Description of the task: Copy word for word the stretch of the editor's note below, starting at "Before we air" and ending at "with college degrees.".

Quoted passage:
Editor’s Note: In the debate over the value of higher education, few have been as outspoken as Peter Thiel and Vivek Wadhwa. Recognized as innovators in their own right, Thiel and Wadhwa have dug in their heels on this issue, often conducting their intellectual duels in the media. One of the latest exchanges appeared in the Washington Post, first with an op-ed from Thiel Nov. 21 entitled, “Thinking too highly of higher-ed.” In his own column on the Post’s innovations blog this week, Wadhwa responded: “In defense of college: What Peter Thiel gets wrong, once again.”

Before we air that response, some background on Thiel, from whom we’ve sought another response. (The debate never ends.) In 2010, the PayPal co-founder started paying young people to drop out of college. Thiel fellows receive $100,000 and two years to make their big ideas come to life. The famous Mark Twain quote — “I have never let schooling interfere with my education” — a tagline of sorts for the fellowship, captures the essence of Thiel’s opposition to higher education. But as he lays out in the Washington Post, there are serious economic concerns, too, to America’s obsession with college degrees.

Source data:

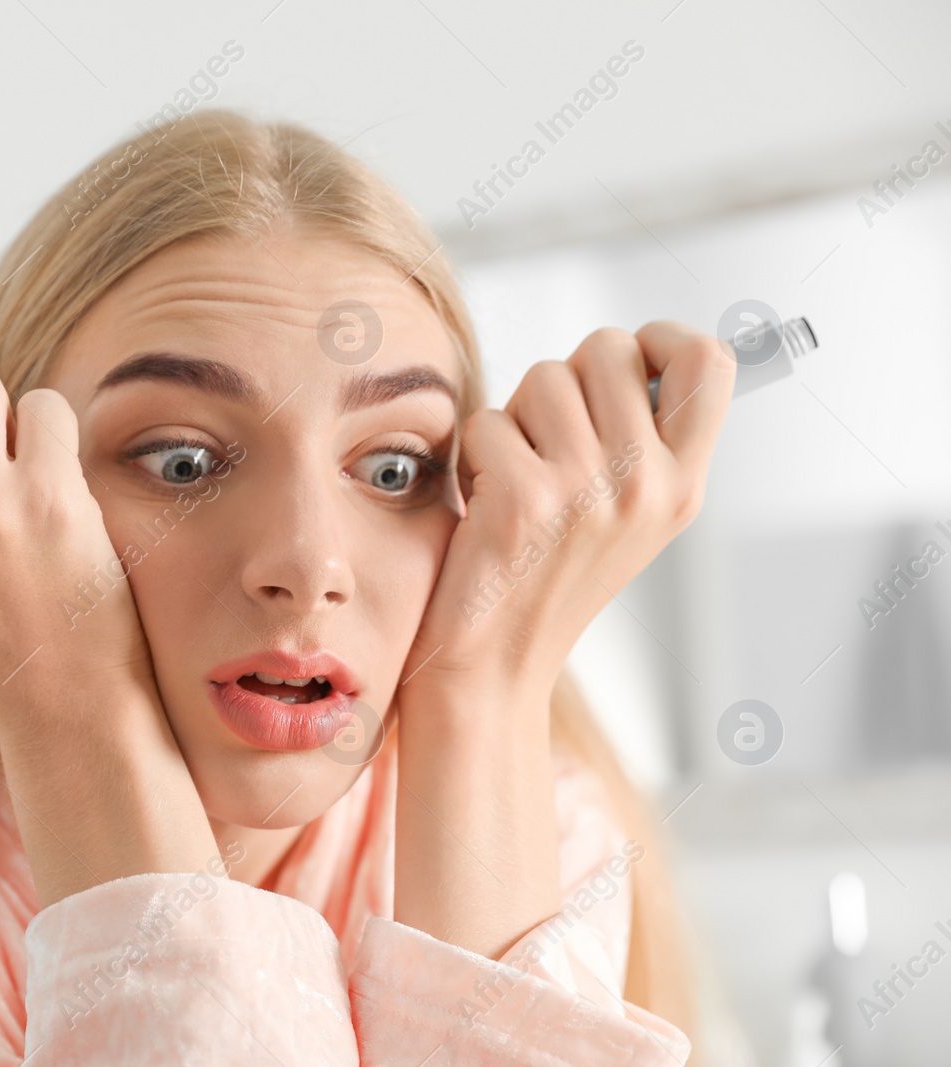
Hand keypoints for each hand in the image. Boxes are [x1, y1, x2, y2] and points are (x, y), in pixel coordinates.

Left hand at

Result of the exercise:
Before we air that response, some background on Thiel, from whom we’ve sought another response. (The debate never ends.) In 2010, the PayPal co-founder started paying young people to drop out of college. Thiel fellows receive $100,000 and two years to make their big ideas come to life. The famous Mark Twain quote — “I have never let schooling interfere with my education” — a tagline of sorts for the fellowship, captures the essence of Thiel’s opposition to higher education. But as he lays out in the Washington Post, there are serious economic concerns, too, to America’s obsession with college degrees.